Maybe that will change when (if the rumors are true) Apple finally moves the Mac to their own ARM-based chips.
For ARM to reach the IPC of x86-64 it will need identical TDP. There is no thermal advantages. That's why most ARM chips are underpowered phone chips. That's the market niche they were designed for. Apple aleady has portable machines with ARM processors, why the fuck would they compete with themselves? They might as well port full-on MacOS to the iPad. Sick of this level of ignorance and disinfo. It's almost shocking there are people this dumb on here
I do not believe this is logical. The relationship between Macs and iPads would not change. It is not the architecture, but the form factor, that makes them different kinds of machines.
You are the enemy of Gnome Foundation, why do you hate women?
I don't think you understand the primary benefit of dictating to 3rd-parties how things are "supposed" to work. It isn't that your chosen way is necessarily better though old Apple's absolutely was better than any other platform before or since, nor that customizability is confusing to users the old Mac System's greater tolerance of optional 3rd-party customization (and 3rd-party software in general) was definitely a major advantage over OSuX/iOS's harsher rigidity.
Rather, the primary advantage of having exhaustive official guidelines for default behavior is that if everything works the same out of the box, it is inherently easier to use immediately without prior experience, discover the function of independently, learn through instruction, remember the behavior of later, and master.
That is, if you know how to use anything complying with a HIG, anything else compliant is intuitive.
It's qualcom-shit you super massive faggot.
Apple has been designing their own mobile chips for years, idiot.
Palm.
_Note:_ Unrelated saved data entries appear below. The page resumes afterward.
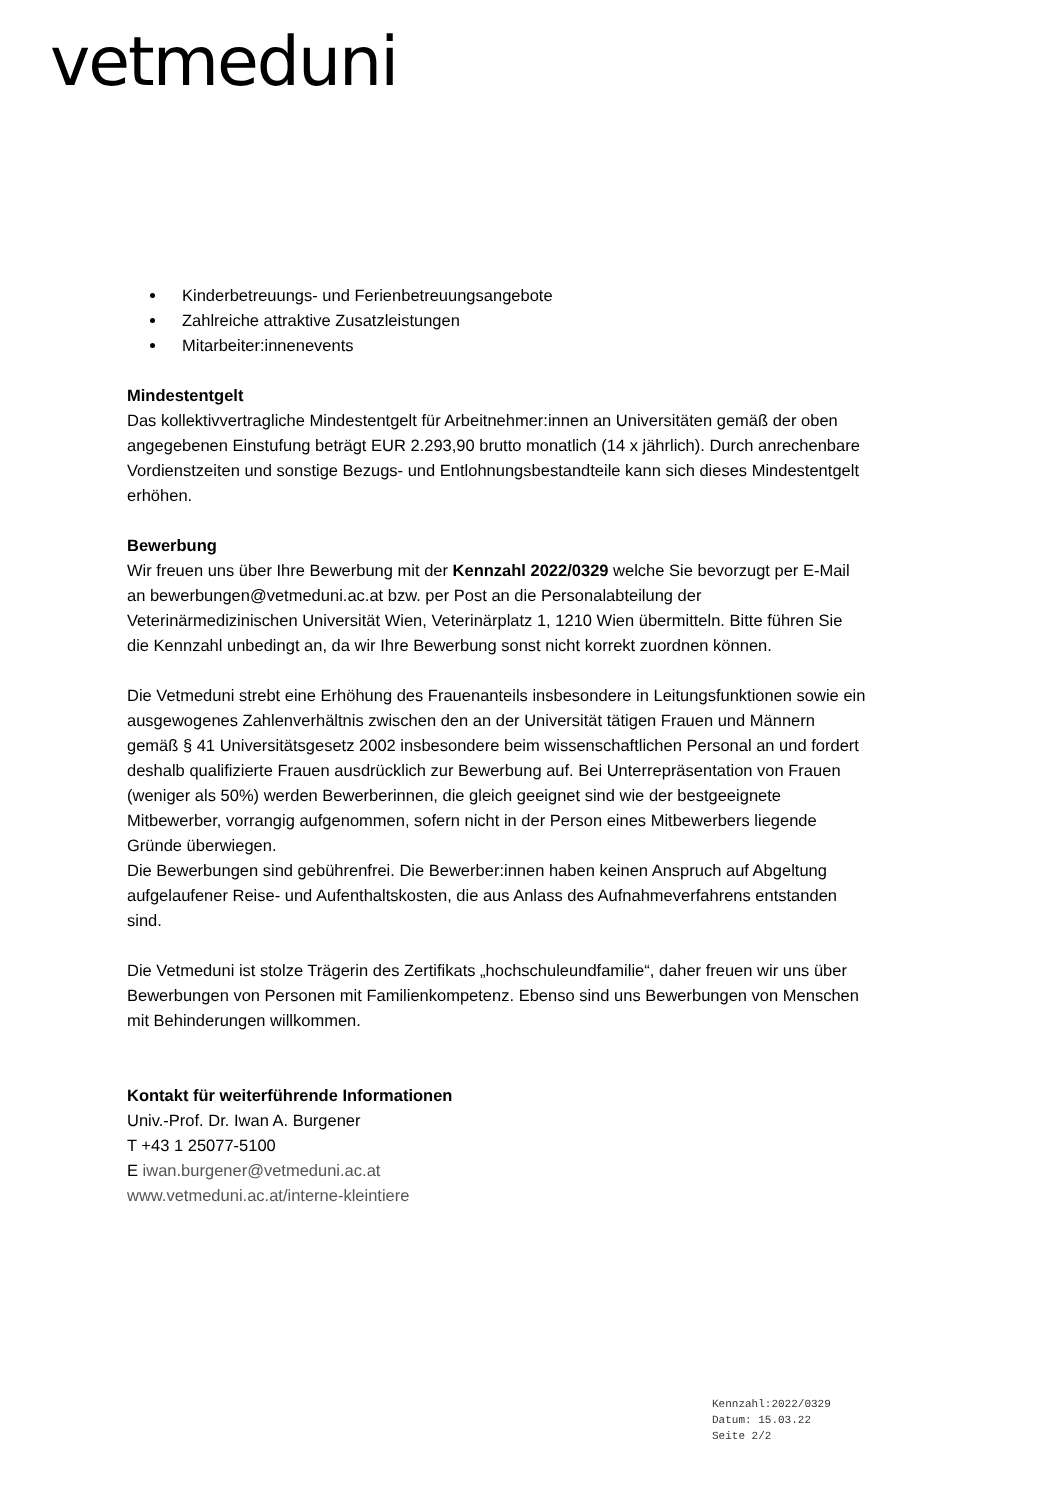vetmeduni
Kinderbetreuungs- und Ferienbetreuungsangebote
Zahlreiche attraktive Zusatzleistungen
Mitarbeiter:innenevents
Mindestentgelt
Das kollektivvertragliche Mindestentgelt für Arbeitnehmer:innen an Universitäten gemäß der oben angegebenen Einstufung beträgt EUR 2.293,90 brutto monatlich (14 x jährlich). Durch anrechenbare Vordienstzeiten und sonstige Bezugs- und Entlohnungsbestandteile kann sich dieses Mindestentgelt erhöhen.
Bewerbung
Wir freuen uns über Ihre Bewerbung mit der Kennzahl 2022/0329 welche Sie bevorzugt per E-Mail an bewerbungen@vetmeduni.ac.at bzw. per Post an die Personalabteilung der Veterinärmedizinischen Universität Wien, Veterinärplatz 1, 1210 Wien übermitteln. Bitte führen Sie die Kennzahl unbedingt an, da wir Ihre Bewerbung sonst nicht korrekt zuordnen können.
Die Vetmeduni strebt eine Erhöhung des Frauenanteils insbesondere in Leitungsfunktionen sowie ein ausgewogenes Zahlenverhältnis zwischen den an der Universität tätigen Frauen und Männern gemäß § 41 Universitätsgesetz 2002 insbesondere beim wissenschaftlichen Personal an und fordert deshalb qualifizierte Frauen ausdrücklich zur Bewerbung auf. Bei Unterrepräsentation von Frauen (weniger als 50%) werden Bewerberinnen, die gleich geeignet sind wie der bestgeeignete Mitbewerber, vorrangig aufgenommen, sofern nicht in der Person eines Mitbewerbers liegende Gründe überwiegen.
Die Bewerbungen sind gebührenfrei. Die Bewerber:innen haben keinen Anspruch auf Abgeltung aufgelaufener Reise- und Aufenthaltskosten, die aus Anlass des Aufnahmeverfahrens entstanden sind.
Die Vetmeduni ist stolze Trägerin des Zertifikats „hochschuleundfamilie“, daher freuen wir uns über Bewerbungen von Personen mit Familienkompetenz. Ebenso sind uns Bewerbungen von Menschen mit Behinderungen willkommen.
Kontakt für weiterführende Informationen
Univ.-Prof. Dr. Iwan A. Burgener
T +43 1 25077-5100
E iwan.burgener@vetmeduni.ac.at
www.vetmeduni.ac.at/interne-kleintiere
Kennzahl:2022/0329
Datum: 15.03.22
Seite 2/2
Arguably BeOS. Where the fuck is my Palm flag? This will have to do.
t. no poofs faggot
That's true, but they're mostly just lashing together premade drop-in SIP cores licensed from other companies.
I despised the PalmPilot, it took what was almost literally identical hardware to a Mac SE or Quadra, and made it feel like some crippled child's toy. Even speaking as a colossal Applefag, Palm OS's problems all came from the boneheaded design of the Newton, which likewise hobbled PowerMac 6xxx class hardware. Other platforms, like Psion/EPOC/Symbian and Windows CE, brought something much closer to the full power of a PC OS to mobile hardware.
BeOS seemed very cool, but too few applications were specifically written for it to fully express the intended character of its design, and Haiku is having identity problems caused by too many lazy *N*X ports.
Apple hasn't done that since the A4 SoC IIRC. The A5-A6 used a semi-custom CPU, the A7-A8 used a fully original CPU core, the A8x used a semi-custom GPU and fully original CPU, and everything after is basically fully in-house CPU and GPU cores. Apple doesn't license cores from anybody anymore, it's part of their profit strategy.